* **TEXTO PROPORCIONADO**
■ ■ ■ ■ ■
El nuevo episodio de la crisis migratoria permanente, que está convirtiendo el Mediterráneo en una terrible fosa común, ha sido el protagonizado por el barco Aquarius y la posibilidad cierta de que sus más de 600 rescatados pudieran haber sido abandonados a su suerte. La Unión Europea (UE) está escenificando de manera paulatina una traición a los principios y valores recogidos en su derecho originario –los diversos tratados de la organización internacional– y en su derecho derivado –la normativa emanada desde sus propias instituciones–.
■ ■ ■ ■ ■
Datos registrados:

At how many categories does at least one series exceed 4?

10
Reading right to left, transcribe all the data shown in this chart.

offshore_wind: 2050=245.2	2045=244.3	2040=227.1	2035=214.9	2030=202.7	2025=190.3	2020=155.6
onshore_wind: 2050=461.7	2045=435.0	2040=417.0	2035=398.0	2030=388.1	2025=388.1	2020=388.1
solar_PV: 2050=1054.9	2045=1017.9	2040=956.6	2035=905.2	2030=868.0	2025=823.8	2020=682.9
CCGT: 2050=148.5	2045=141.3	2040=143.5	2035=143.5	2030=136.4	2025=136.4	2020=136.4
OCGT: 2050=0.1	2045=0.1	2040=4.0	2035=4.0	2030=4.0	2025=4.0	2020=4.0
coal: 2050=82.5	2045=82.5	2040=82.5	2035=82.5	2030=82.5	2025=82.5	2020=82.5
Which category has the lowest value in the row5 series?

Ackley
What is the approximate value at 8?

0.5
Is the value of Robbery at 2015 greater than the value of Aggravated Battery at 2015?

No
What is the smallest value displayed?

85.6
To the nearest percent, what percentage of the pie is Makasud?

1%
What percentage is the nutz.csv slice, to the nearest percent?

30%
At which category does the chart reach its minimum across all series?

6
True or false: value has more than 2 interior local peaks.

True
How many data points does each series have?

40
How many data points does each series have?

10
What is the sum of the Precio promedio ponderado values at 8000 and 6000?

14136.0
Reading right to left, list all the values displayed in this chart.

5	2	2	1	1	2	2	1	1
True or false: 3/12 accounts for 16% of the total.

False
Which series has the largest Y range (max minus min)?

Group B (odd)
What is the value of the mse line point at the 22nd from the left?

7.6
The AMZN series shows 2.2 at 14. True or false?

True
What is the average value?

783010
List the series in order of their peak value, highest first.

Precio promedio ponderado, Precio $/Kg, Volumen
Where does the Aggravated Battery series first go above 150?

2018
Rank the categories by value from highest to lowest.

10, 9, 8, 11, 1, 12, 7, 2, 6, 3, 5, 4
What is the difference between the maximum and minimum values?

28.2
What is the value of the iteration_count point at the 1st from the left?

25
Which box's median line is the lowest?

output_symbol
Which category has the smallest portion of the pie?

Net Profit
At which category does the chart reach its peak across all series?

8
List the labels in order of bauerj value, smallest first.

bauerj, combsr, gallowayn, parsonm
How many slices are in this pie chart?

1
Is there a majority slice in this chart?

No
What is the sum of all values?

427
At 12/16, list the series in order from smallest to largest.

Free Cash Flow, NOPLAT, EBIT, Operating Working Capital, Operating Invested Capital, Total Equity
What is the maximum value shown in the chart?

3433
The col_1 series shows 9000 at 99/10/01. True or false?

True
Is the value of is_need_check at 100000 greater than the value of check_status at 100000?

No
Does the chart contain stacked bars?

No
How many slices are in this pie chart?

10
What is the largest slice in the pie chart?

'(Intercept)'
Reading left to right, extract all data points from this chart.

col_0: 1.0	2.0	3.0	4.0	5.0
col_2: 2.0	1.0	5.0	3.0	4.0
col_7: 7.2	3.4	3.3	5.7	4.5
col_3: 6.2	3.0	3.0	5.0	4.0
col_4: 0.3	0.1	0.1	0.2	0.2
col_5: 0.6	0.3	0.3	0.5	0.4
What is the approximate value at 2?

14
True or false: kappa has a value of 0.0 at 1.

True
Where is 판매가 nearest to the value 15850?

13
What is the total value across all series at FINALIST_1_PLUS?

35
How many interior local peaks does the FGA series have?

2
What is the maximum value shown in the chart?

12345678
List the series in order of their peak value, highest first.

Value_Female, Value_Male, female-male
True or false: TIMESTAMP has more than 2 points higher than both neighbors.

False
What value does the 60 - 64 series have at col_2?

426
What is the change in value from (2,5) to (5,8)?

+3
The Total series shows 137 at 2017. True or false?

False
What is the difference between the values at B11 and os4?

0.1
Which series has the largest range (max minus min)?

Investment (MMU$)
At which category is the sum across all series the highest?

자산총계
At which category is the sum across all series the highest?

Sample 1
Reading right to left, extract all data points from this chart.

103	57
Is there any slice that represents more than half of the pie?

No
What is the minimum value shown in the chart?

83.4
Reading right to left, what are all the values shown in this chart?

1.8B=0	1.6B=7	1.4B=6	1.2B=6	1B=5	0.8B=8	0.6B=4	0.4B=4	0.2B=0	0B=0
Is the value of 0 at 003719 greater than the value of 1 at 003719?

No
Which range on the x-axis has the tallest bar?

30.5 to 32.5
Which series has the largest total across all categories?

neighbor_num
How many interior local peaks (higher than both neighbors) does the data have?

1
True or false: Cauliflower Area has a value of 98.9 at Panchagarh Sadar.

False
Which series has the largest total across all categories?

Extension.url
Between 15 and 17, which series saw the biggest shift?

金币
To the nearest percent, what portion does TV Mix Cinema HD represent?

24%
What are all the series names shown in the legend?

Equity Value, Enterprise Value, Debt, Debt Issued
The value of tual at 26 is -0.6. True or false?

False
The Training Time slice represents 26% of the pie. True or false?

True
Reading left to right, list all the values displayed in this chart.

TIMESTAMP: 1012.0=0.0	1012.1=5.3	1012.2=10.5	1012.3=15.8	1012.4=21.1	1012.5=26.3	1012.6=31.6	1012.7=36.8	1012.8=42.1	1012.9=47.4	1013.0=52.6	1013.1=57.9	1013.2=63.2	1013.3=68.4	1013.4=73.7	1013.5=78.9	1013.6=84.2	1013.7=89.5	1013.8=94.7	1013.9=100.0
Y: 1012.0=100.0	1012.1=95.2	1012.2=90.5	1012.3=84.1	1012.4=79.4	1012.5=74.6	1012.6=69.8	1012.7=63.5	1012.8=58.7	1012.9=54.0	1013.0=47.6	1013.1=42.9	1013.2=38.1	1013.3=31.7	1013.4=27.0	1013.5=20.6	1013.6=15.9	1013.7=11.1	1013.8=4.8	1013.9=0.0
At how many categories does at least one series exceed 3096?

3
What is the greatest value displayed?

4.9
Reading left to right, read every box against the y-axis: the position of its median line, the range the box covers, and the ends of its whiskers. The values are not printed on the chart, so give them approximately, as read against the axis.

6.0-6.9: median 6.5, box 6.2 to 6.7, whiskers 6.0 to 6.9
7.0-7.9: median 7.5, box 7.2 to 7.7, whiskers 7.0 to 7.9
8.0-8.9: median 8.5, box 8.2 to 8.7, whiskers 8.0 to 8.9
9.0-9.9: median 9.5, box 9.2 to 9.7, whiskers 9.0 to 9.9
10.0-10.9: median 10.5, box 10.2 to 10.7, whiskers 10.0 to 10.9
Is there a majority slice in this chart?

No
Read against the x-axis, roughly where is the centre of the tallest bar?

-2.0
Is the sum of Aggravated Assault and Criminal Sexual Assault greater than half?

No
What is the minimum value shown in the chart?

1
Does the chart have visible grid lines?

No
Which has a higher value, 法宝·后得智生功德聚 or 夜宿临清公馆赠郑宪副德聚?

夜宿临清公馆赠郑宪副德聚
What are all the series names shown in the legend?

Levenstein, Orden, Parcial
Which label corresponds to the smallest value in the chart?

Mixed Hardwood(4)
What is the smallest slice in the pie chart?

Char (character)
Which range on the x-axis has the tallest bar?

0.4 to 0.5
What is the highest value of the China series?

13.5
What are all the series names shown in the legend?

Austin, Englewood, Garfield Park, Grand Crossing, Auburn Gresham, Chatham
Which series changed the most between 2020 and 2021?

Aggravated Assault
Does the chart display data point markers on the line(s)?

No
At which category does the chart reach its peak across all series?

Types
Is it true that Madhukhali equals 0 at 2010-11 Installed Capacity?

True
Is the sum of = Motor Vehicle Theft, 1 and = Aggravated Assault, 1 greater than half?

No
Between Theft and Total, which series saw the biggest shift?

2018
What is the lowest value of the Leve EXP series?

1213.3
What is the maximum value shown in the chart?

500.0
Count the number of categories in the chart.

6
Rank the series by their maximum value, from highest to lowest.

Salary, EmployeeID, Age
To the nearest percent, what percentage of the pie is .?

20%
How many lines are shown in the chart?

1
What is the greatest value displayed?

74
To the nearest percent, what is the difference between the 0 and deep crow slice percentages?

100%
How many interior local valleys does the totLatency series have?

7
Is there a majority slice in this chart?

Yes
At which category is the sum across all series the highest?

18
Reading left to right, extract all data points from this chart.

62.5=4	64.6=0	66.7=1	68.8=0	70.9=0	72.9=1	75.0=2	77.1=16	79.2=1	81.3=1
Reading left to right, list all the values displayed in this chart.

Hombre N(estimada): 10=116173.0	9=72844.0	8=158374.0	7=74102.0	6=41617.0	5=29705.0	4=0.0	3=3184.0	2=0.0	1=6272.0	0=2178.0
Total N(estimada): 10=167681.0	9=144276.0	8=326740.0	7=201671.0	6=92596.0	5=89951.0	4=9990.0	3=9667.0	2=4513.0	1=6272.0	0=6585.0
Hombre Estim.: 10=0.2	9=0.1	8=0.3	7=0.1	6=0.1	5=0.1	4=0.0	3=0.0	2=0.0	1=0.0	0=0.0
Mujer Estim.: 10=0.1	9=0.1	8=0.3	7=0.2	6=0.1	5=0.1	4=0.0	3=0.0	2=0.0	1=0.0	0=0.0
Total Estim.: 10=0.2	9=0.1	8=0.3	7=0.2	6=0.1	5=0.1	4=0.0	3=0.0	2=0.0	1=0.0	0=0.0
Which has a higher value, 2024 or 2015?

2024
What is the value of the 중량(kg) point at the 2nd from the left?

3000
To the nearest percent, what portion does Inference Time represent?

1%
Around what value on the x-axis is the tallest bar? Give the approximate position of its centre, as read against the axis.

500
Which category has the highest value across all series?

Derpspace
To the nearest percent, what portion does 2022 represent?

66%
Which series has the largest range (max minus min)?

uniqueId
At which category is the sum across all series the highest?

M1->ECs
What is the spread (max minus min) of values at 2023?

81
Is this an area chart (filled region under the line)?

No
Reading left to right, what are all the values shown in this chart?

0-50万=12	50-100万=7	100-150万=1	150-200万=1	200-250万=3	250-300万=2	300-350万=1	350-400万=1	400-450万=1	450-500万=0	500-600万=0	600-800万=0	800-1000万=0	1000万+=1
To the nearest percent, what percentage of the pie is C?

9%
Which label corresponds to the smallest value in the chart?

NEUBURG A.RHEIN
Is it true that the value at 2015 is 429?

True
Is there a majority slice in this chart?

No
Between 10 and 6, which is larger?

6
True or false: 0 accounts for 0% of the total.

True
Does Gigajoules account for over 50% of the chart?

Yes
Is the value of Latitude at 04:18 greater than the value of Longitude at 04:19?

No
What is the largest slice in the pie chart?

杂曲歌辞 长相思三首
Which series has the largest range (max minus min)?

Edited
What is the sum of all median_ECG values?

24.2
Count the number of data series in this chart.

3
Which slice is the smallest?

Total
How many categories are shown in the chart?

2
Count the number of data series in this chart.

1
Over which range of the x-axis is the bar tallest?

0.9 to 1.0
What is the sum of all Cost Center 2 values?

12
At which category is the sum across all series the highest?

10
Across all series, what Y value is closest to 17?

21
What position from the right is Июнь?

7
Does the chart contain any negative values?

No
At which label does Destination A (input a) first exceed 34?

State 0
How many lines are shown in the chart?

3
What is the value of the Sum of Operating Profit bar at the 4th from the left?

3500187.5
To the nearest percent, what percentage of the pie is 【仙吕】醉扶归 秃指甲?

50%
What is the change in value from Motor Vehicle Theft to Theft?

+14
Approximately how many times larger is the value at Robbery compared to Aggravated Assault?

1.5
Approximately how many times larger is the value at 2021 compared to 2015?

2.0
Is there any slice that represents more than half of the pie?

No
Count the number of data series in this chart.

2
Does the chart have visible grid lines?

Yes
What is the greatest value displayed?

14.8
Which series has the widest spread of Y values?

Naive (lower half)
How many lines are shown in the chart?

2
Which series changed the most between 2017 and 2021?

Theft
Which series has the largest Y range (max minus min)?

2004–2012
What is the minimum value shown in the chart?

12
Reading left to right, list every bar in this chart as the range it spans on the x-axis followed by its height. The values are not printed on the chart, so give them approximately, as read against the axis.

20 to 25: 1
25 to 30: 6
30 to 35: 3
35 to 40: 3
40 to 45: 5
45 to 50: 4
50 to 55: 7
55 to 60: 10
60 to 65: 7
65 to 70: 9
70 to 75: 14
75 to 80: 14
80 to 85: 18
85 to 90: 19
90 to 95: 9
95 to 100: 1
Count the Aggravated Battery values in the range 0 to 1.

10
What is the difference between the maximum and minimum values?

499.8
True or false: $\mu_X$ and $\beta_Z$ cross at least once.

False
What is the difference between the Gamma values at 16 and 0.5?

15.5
■ ■ ■ ■ ■
* **TAREA ASIGNADA**
Escribe la continuación del texto sobre el barco Aquarius y la crisis migratoria en el Mediterráneo a partir de su última frase. Los registros no son necesarios.

* **RESULTADO DEL EJERCICIO**
El Sistema Europeo Común de Asilo (SECA) saltó por los aires con la llegada de los primeros flujos masivos de refugiados consecuencia del conflicto en Siria y los estados limítrofes. Caracterizado por un encaje complejo entre los intereses divergentes de los diferentes estados y el obligado cumplimiento de la Convención sobre el Estatuto de los Refugiados de 1951, el mencionado sistema se fundamentaba en la creación de una política común de asilo: petición de asilo en el primer estado de la UE al que lleguen y, en caso de rechazo de su solicitud, imposibilidad de volver a hacerlo en cualquier otro miembro de la organización. Las disfunciones creadas desde ese momento han sido notables; la más perniciosa evidencia las diferencias entre realizar la entrada a territorio de la UE desde unos estados u otros, denunciado por un ciudadano paquistaní ante el Tribunal General de la UE, y no admitida a trámite su demanda con el argumento de la inexistencia de un acuerdo internacional entre Turquía y la UE para el control de los refugiados en el territorio del primero.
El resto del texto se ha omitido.